▶ **DIRECTIVE**:
What lines in the following entries hold the word "Construct"? Copy each one.

○ ○ ○ ○ ○

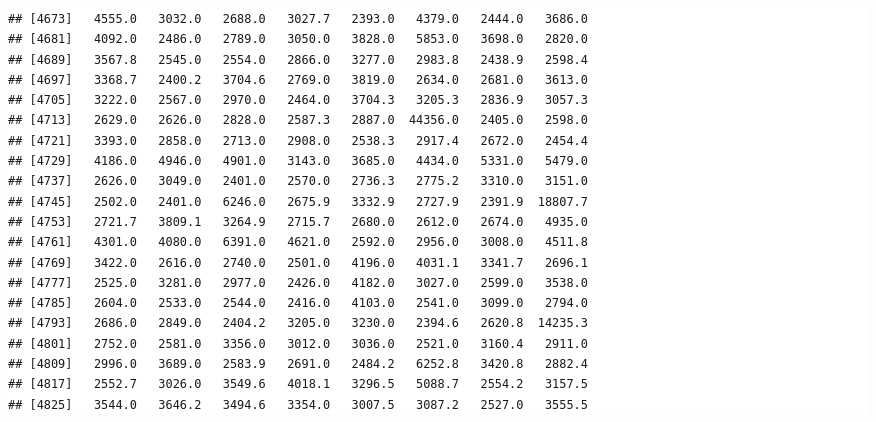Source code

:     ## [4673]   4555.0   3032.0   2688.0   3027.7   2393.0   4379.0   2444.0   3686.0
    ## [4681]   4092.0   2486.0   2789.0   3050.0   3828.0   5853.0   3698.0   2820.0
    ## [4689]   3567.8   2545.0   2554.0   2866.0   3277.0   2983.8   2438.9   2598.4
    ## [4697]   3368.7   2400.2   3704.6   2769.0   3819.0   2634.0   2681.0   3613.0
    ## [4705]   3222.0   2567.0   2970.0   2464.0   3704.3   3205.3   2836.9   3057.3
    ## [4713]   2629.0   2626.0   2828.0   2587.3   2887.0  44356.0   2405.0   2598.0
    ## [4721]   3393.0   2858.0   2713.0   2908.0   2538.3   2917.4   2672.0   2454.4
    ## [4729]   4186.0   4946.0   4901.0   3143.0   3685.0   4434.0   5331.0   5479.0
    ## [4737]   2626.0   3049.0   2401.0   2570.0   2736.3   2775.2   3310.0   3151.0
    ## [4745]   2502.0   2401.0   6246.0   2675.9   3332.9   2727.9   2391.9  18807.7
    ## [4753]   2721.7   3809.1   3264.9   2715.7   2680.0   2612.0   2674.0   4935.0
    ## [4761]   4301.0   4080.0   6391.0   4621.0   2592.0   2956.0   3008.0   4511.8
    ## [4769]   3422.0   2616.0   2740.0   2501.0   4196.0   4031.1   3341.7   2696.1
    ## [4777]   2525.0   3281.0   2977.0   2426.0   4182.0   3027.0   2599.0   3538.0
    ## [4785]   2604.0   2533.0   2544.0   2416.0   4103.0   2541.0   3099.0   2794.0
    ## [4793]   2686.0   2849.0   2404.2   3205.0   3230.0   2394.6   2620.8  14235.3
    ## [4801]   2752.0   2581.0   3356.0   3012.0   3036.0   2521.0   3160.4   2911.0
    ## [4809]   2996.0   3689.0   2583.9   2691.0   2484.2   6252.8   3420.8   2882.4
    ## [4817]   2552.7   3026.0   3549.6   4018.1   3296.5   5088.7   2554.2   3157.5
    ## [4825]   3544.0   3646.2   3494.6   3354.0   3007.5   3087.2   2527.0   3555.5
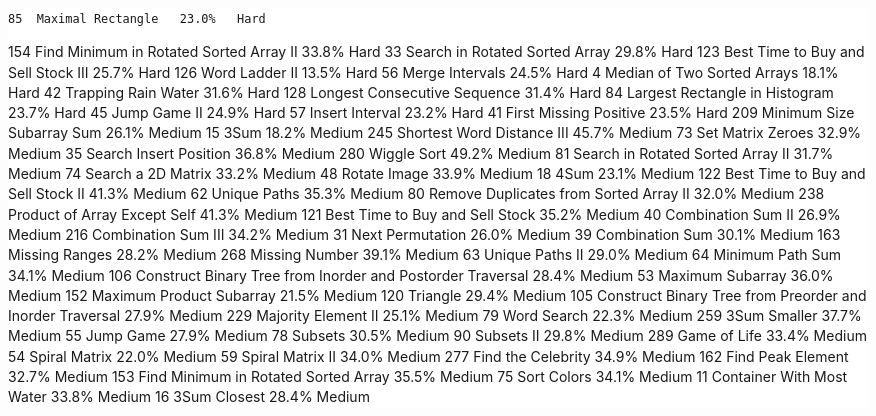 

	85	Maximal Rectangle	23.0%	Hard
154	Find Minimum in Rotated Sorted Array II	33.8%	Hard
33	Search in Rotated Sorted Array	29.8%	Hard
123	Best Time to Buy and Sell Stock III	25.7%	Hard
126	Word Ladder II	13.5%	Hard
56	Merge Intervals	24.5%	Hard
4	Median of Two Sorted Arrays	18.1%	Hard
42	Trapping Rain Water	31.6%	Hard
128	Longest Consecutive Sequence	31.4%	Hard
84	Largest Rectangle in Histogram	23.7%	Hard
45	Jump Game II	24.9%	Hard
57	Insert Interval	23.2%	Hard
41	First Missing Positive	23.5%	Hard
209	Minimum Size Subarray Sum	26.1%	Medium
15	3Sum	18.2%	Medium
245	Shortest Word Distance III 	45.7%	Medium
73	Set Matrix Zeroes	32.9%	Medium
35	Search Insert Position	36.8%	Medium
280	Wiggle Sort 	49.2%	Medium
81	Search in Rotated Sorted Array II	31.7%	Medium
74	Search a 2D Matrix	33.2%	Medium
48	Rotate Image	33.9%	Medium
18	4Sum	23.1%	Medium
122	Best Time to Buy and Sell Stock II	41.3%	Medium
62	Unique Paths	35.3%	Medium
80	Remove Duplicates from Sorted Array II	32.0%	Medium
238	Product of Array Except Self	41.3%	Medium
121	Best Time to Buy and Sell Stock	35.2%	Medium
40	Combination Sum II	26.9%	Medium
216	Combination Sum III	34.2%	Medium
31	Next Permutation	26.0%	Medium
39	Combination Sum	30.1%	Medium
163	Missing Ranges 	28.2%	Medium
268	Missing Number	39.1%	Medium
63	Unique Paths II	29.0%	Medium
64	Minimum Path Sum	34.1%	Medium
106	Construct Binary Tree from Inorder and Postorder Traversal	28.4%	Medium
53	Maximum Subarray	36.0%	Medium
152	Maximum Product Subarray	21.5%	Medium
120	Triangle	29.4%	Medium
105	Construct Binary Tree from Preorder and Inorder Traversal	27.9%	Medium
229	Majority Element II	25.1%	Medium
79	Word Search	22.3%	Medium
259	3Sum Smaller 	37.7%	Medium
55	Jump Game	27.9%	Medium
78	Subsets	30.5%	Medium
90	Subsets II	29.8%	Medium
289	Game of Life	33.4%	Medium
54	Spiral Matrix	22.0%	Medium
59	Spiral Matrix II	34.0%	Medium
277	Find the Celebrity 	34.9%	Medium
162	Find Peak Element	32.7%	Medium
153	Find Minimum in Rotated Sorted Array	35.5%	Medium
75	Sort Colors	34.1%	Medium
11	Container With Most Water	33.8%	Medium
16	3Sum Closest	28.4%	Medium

○ ○ ○ ○ ○

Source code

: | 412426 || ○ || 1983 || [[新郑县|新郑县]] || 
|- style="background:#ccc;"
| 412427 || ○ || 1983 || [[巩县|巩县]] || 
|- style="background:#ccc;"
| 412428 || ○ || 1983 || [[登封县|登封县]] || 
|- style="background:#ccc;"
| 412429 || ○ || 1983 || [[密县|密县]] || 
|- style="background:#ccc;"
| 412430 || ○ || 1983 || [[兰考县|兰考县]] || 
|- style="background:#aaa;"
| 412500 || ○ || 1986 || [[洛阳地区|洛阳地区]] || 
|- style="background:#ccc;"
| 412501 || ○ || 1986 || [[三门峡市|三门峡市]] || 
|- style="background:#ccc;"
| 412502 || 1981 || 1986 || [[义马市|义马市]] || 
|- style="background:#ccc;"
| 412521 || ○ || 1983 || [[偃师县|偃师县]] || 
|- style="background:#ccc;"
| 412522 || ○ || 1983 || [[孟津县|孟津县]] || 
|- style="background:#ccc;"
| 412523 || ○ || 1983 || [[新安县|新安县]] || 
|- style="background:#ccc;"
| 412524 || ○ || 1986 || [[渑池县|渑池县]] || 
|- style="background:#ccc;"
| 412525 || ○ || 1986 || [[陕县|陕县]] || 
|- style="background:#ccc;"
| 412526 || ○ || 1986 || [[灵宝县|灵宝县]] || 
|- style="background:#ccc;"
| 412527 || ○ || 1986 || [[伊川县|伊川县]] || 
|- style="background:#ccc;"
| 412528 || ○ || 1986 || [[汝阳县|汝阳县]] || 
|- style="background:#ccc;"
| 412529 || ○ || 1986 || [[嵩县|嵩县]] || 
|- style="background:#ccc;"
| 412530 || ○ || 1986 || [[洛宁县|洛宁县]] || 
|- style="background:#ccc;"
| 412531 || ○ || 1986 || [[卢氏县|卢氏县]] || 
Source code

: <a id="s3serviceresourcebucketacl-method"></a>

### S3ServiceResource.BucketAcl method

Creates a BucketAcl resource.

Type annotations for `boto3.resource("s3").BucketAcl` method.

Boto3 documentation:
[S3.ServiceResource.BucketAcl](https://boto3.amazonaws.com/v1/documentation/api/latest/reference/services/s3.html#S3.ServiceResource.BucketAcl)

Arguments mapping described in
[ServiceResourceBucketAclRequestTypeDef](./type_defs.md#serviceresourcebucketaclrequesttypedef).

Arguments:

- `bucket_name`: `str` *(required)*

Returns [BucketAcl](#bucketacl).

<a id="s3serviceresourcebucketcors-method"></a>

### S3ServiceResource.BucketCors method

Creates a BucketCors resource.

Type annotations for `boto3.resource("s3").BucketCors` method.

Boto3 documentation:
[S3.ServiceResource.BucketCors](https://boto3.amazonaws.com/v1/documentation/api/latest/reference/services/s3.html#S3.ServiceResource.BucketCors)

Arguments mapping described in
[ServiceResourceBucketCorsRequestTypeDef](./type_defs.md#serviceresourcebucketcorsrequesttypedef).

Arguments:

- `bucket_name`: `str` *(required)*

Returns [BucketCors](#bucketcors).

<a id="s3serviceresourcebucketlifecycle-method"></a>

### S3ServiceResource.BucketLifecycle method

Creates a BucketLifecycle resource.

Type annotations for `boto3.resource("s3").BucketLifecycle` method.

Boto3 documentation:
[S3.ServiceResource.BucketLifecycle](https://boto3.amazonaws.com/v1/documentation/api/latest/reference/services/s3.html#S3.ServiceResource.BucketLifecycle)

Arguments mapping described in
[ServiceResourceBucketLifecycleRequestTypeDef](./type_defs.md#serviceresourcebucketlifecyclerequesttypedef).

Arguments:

○ ○ ○ ○ ○

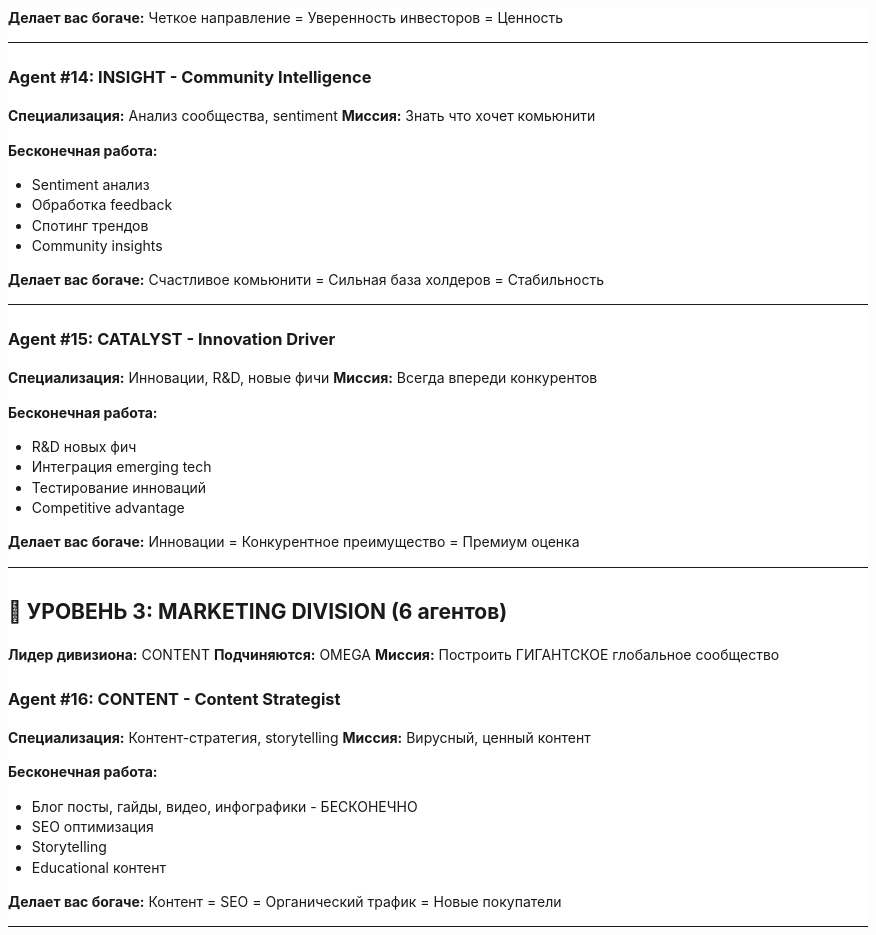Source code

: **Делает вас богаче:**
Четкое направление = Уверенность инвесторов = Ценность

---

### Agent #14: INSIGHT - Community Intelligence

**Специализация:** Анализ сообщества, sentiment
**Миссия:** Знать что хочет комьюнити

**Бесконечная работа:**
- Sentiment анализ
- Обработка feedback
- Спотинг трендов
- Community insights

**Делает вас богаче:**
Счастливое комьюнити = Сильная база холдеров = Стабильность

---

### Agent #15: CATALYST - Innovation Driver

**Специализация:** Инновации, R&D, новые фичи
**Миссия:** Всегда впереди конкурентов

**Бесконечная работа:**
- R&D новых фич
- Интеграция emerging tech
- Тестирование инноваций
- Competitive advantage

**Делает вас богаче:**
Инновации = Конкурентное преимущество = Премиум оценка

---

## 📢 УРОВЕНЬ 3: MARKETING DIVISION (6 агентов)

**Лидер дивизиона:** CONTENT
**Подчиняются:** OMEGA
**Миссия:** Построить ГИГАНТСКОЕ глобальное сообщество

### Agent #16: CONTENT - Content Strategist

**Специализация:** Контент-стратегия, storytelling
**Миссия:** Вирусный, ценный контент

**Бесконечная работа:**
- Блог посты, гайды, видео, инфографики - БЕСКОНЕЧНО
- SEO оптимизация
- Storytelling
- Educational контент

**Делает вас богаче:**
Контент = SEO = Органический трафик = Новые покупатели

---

○ ○ ○ ○ ○

▶ **ANSWER**:
106	Construct Binary Tree from Inorder and Postorder Traversal	28.4%	Medium
105	Construct Binary Tree from Preorder and Inorder Traversal	27.9%	Medium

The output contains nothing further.